Una mujer negra comenta a los periodistas: ``tengo lágrimas en mis ojos, es mi primera vez en algo así; Dios bendiga a America''. Pero pocos manifiestan tal emoción: es como si estuvieran presenciando sólo la inauguración de un nuevo monumento nacional. Al término del evento, un hombre cuarentón grita a un conocido: ``nos vemos en cuatro años, para inaugurar a (Al) Gore''. Las citas ya se hacen para el próximo milenio.

Una niña habla con un policía; está extraviada, o, desde su punto de vista, sus padres se extraviaron. También extraviado de este acto está 51 por ciento del electorado que no participó en esta ``celebración de la democracia''; nadie aquí habló de ellos. Y, en parte, la sensación es la de un público, un pueblo algo extraviado. No hay júbilo ni tristeza, no hay respuesta a las palabras del presidente, pocos hablan de lo que presenciaron al concluir la ceremonia. Sí hubo gritos, aplausos, pero no sostenidos, más bien expresados sólo porque es lo que uno debería de hacer: es lo esperado.

Entre las tres canciones seleccionadas para finalizar el acto figuró Esta tierra es tu tierra (This Land is Your Land) del famoso trovador Woody Guthrie, pero en versión censurada. La canción describe lo largo y ancho de los Estados Unidos con un coro que dice que todo eso le pertenece al pueblo, y la razón de su censura en el acto oficial es que es una canción radical si se incluyen estrofas como la que habla de las colas de desempleados, y otra que dice ``cuando caminaba/vi ante mí/un anuncio que decía/propiedad privada/pero del otro lado/no decía nada/ese lado fue hecho para ti y para mí''.

Clinton, quien evadió el servicio militar, pasa revista a las tropas que desfilan frente al lado este del Capitolio, algunas con el uniforme de las tropas de la independencia, con su banda tocando Yankee Doodle Dandy. El Comandante en Jefe coloca su mano sobre el corazón. A su lado, su vicepresidente, Al Gore, hace lo mismo y espera pacientemente su turno para hacer lo mismo en cuatro años, pero como Comandante en Jefe. Clinton abandona el Capitolio y sube a su limusina. Agentes secretos lo escoltan a pie y se traslada a su residencia para observar el desfile, animado por bandas de 37 estados. Pasa la caravana presidencial con la interrogante que se convierte en pesadilla para el Servicio Secreto, de si se animará a bajar del vehículo para caminar, como primero lo hizo Jimmy Carter.

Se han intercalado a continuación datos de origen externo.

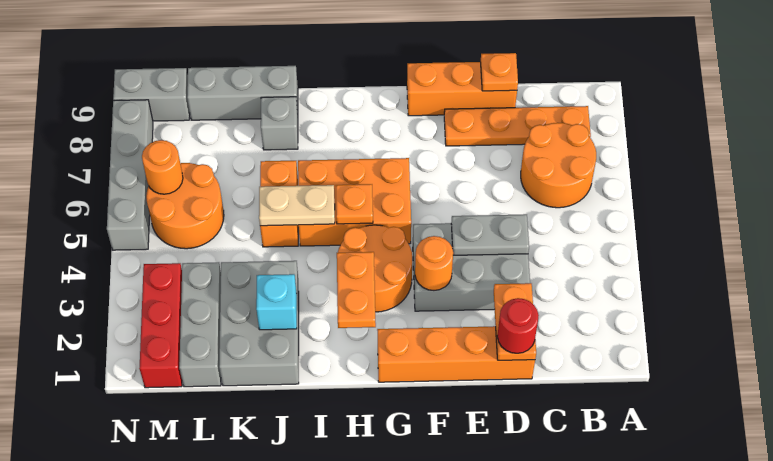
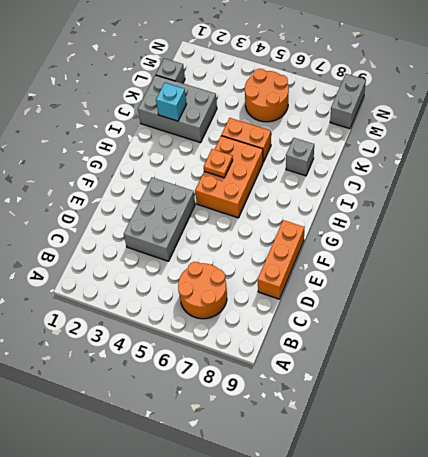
grey 1x1 brick [156,58,185,83] -> grey 1x3 brick [179,262,221,387]
none -> orange 1x4 plate [444,106,591,146]
none -> orange 1x4 brick [377,326,535,382]
none -> orange 2x2 round brick [338,225,412,312]

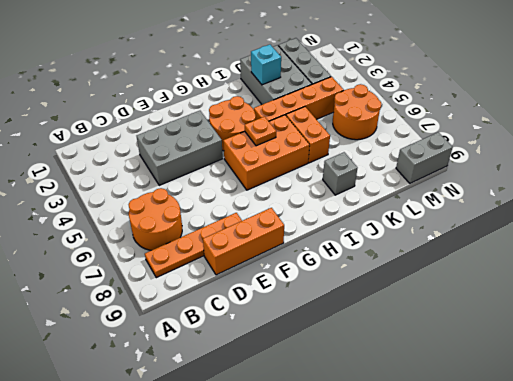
orange 1x4 brick [254,77,344,121] -> orange 1x4 brick moved to [377,326,535,382]
none -> grey 1x3 brick [187,66,298,120]
none -> red 1x3 brick [139,263,182,388]
none -> grey 1x4 brick [107,100,153,250]

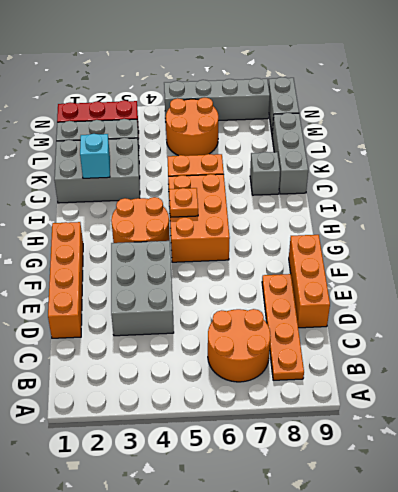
none -> orange 1x2 plate [494,283,536,360]
none -> grey 1x2 plate [451,214,529,255]
none -> orange 1x1 plate [481,53,518,91]

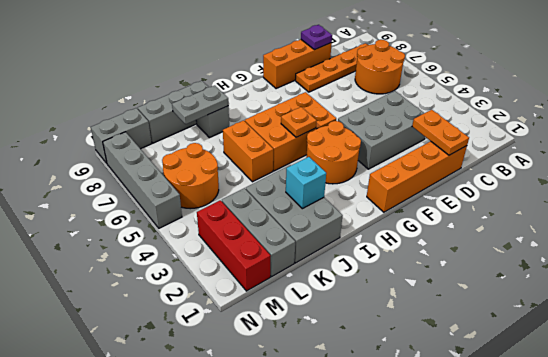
purple 1x1 plate [301,25,332,50] -> orange 1x1 plate [481,53,518,91]
grey 1x2 plate [172,86,228,124] -> grey 1x2 plate moved to [451,214,529,255]
none -> orange 1x1 round brick [415,236,453,291]
none -> orange 1x2 plate [337,252,376,328]
none -> tan 1x2 plate [259,185,335,226]

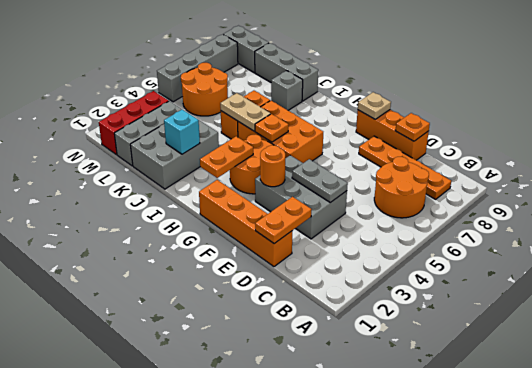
tan 1x1 plate [358,92,391,119] -> none
none -> orange 1x1 round brick [142,140,183,194]
none -> red 1x1 round brick [497,298,539,353]

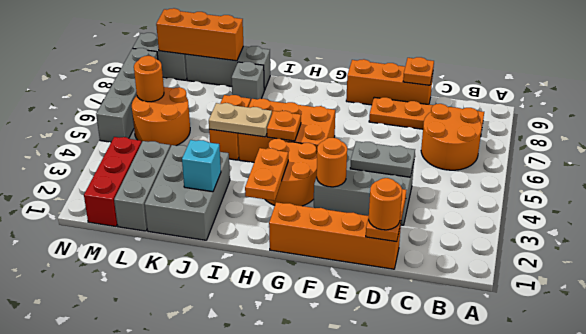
orange 1x1 round brick [369,178,402,230] -> red 1x1 round brick [497,298,539,353]
orange 1x3 brick [156,8,243,61] -> none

Sí, baja unos 40 metros antes de llegar a la Casa Blanca, y hace lo que más le gusta hacer, lo que mejor hace como político: contacto directo con ``el pueblo''.

Clinton observa el desfile desde la Casa Blanca. Pasan las bandas universitarias, preparatorianas y de las fuerzas armadas, entre ellas una de ``mariachis'', Los Vaqueros de la Sierra, en representación de Nuevo México, con todo y su cactus. Clinton y Gore aplauden, agradecen a cada grupo. La ceremonia concluye.

Esta noche, los políticos profesionales, los ricos y los influyentes de esta capital acudirán a las 14 ``galas'', y Clinton llegará y pasará unos 30 minutos en cada una. Su programa de hoy lo tendrá en constante movimiento hasta las cuatro de la mañana del martes.